When it comes to cryptocurrency regulations, Russia is one of the most draconian countries in the world. They are currently proposing regulations that can jail people for up to 7 years for issuing money surrogates such as Bitcoin. This could also include fines up to 2.5 million rubles ($35,000).
Even accepting bitcoin as a form of payment is being made illegal. The Russian government started scheming for harsh regulations as early as 2014. The first signs of a government crackdown occurred when mining equipment was being confiscated at the border.
Bag Holding the Falling Ruble
Perhaps the main reason why Russia is so concerned about cryptocurrencies is because their national currency has been taking a nose dive. Looking at the 2 year chart we can see that the Ruble has lost 48% of its value when compared to the USD.
Having a national currency lose half of its value may cause citizens to look for ways to preserve their wealth. The government has been tightening all forms of capital controls, leaving many of its citizens as bag holders. This includes a ban on USD banks accounts and going after offshore tax havens.

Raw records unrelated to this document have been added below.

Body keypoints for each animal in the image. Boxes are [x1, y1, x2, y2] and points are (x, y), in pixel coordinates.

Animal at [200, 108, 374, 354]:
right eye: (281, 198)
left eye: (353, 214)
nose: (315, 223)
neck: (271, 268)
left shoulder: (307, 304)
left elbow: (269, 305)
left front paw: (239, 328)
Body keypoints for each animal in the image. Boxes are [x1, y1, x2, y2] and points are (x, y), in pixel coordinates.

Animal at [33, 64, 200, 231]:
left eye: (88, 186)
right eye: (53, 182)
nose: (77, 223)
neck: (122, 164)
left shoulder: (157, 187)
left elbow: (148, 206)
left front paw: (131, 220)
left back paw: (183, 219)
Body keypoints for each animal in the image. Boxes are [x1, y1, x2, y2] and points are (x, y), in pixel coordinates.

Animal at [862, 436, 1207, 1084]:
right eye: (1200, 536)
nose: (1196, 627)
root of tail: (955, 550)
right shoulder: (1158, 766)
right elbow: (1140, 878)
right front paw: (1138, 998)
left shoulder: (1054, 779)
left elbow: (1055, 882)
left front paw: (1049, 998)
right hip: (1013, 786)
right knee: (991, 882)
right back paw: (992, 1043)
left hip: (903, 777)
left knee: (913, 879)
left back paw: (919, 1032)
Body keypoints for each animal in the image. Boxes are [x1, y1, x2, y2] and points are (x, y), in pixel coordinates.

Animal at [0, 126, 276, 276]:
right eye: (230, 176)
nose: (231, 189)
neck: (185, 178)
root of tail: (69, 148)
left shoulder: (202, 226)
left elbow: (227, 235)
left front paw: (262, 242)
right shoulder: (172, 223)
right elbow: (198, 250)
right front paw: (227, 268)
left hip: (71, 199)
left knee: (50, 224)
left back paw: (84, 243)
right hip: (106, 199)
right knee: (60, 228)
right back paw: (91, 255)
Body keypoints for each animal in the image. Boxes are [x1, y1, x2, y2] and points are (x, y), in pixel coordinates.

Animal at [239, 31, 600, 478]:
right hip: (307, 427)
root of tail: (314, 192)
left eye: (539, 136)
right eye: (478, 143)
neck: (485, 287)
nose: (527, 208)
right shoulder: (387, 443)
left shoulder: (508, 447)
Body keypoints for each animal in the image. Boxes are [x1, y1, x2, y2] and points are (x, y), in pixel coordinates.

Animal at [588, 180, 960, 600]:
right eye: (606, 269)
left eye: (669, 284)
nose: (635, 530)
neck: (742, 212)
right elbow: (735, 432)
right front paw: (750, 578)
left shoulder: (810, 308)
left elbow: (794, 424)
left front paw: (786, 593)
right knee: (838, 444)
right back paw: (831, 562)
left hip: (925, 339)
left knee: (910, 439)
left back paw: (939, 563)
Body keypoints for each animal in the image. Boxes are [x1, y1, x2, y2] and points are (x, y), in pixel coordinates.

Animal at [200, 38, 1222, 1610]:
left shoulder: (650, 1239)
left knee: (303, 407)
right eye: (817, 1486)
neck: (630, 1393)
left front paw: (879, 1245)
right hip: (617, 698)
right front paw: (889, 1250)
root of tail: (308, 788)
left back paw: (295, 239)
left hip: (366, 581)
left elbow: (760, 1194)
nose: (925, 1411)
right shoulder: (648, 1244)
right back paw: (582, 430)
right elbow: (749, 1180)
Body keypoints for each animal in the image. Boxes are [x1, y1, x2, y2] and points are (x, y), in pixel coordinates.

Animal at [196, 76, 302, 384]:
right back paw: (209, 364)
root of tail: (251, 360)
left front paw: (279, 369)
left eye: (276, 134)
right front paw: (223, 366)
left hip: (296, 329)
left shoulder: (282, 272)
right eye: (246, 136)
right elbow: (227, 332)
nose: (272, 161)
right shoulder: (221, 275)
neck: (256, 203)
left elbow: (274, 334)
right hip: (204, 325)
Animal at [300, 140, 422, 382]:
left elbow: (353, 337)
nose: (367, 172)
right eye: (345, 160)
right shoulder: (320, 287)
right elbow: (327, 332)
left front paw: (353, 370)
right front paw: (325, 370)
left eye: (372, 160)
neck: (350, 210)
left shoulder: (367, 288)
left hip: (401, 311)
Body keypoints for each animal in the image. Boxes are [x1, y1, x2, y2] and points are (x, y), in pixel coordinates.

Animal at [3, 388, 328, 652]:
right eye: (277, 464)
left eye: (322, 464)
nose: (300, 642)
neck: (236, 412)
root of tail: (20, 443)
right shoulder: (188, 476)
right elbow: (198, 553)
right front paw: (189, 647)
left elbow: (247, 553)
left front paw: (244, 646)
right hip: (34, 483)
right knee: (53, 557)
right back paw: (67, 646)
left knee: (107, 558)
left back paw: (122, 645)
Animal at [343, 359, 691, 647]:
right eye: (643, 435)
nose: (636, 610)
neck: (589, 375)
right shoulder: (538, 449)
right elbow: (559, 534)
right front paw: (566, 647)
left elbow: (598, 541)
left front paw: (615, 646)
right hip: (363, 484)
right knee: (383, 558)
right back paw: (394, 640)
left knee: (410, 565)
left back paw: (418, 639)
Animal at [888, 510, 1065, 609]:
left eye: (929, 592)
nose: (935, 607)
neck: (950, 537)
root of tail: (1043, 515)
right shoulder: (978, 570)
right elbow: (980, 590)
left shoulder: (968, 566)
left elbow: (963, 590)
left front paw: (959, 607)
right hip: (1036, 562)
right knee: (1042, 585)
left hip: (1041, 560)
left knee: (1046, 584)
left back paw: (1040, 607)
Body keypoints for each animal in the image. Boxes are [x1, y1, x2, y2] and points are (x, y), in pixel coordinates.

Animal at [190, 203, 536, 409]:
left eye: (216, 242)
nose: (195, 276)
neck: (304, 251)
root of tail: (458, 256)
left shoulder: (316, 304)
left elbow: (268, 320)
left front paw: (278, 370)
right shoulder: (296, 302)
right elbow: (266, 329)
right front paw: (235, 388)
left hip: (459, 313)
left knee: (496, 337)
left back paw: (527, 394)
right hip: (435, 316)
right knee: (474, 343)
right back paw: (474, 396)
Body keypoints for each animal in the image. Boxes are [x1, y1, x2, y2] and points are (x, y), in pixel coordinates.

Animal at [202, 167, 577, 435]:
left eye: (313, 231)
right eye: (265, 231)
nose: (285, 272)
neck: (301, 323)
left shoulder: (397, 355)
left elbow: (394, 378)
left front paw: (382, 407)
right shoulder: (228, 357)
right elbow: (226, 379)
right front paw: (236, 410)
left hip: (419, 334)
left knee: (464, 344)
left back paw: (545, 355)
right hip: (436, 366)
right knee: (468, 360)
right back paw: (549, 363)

This seems to be a classic case of “do as I say and not as I do.” It recently came to light in the Panama papers that Russian President Vladimir Putin’s close friends have billions of dollars in offshore tax havens.
Local Bitcoin Volume Showing Exponential Growth
Despite the ban on crypto, LocalBitcoin trading volume is showing exponential growth in Russia.
LocalBitcoins is a peer-to-peer service for buying and selling bitcoins. The volume on this site likely represents organic growth because most coins are purchased locally at a premium.
Volume stats reported on regular exchanges usually only represent the same coins being shuffled back and forth amongst traders. These stats can be manipulated by wash trading bots on zero fees exchanges.
The exponential growth in local Russian bitcoin volume shows the resilience of decentralized technology in spite of regulations.
Bitcoin as a Financial Hedge
Bitcoin’s best feature is its decentralization. History is filled with examples of economic collapse, bank runs and hyperinflation. Now we have new situations such as bail-ins, where the government can prop up the failing banks by siphoning money out of your account.
The decentralized nature of cryptocurrencies can act as a hedge against a failing economy. Unlike the legacy system, crypto doesn’t require trust in a third party. When financial systems fail it seems that the average person is left getting the wool sheared off their backs.